• WHAT YOU NEED TO DO: Transcribe the data below verbatim from the line with "### 4.1 询问进度" to the line with "after the meeting.|". Include both of those lines.

• INPUT DATA:
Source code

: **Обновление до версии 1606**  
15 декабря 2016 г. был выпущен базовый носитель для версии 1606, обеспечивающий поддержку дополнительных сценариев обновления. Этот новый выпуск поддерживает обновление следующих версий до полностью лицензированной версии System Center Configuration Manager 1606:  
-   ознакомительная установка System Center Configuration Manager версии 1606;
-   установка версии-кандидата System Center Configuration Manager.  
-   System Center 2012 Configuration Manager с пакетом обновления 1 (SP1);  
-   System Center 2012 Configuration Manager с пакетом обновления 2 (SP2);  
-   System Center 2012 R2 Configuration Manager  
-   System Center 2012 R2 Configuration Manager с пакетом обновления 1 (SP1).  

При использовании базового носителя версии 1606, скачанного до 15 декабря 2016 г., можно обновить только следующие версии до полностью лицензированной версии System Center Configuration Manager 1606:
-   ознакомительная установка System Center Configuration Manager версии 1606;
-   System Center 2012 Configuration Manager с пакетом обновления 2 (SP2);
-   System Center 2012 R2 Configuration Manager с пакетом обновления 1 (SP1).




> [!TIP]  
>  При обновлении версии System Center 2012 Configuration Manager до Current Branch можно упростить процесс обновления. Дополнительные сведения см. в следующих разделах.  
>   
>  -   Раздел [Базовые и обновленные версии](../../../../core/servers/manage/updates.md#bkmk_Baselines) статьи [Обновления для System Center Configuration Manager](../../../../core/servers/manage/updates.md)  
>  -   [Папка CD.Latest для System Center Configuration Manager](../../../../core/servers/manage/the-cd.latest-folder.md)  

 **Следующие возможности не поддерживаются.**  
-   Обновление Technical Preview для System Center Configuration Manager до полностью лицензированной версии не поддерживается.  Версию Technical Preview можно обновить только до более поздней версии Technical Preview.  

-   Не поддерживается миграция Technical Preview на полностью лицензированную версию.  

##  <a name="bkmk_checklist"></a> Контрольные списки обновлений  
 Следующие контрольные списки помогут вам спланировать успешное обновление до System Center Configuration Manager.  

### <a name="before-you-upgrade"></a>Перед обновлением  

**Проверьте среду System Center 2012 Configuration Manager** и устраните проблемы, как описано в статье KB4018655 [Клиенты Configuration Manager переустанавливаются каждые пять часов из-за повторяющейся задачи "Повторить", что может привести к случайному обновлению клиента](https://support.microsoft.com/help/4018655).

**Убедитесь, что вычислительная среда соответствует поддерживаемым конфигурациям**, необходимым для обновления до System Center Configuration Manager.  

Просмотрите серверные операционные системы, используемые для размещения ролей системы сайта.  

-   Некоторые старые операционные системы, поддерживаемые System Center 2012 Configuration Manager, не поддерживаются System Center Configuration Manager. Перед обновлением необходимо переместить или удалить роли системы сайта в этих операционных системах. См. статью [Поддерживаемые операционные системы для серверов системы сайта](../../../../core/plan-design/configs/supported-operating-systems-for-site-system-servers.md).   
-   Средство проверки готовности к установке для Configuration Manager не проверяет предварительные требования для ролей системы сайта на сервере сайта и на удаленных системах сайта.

* * *

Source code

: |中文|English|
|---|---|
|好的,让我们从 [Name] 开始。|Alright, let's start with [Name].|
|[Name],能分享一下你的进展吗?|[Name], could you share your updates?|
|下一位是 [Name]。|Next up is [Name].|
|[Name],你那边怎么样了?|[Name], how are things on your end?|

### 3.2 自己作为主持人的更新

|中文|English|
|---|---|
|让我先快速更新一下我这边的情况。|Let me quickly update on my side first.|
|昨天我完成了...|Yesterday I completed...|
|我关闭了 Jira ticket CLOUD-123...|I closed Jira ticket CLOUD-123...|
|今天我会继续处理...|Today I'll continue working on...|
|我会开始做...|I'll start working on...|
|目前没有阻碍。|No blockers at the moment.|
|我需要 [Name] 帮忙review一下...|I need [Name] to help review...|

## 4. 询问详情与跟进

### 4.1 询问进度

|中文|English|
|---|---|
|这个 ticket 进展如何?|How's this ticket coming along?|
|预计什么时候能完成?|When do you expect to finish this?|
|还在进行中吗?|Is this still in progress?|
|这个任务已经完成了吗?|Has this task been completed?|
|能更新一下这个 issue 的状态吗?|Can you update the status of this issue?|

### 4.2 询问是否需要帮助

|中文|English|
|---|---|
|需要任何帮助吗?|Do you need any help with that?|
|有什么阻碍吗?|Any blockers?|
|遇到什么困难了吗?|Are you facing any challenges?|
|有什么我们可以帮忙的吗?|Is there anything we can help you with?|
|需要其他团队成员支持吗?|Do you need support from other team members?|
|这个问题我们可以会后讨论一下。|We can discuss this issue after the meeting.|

• FINISHED EXERCISE:
### 4.1 询问进度

|中文|English|
|---|---|
|这个 ticket 进展如何?|How's this ticket coming along?|
|预计什么时候能完成?|When do you expect to finish this?|
|还在进行中吗?|Is this still in progress?|
|这个任务已经完成了吗?|Has this task been completed?|
|能更新一下这个 issue 的状态吗?|Can you update the status of this issue?|

### 4.2 询问是否需要帮助

|中文|English|
|---|---|
|需要任何帮助吗?|Do you need any help with that?|
|有什么阻碍吗?|Any blockers?|
|遇到什么困难了吗?|Are you facing any challenges?|
|有什么我们可以帮忙的吗?|Is there anything we can help you with?|
|需要其他团队成员支持吗?|Do you need support from other team members?|
|这个问题我们可以会后讨论一下。|We can discuss this issue after the meeting.|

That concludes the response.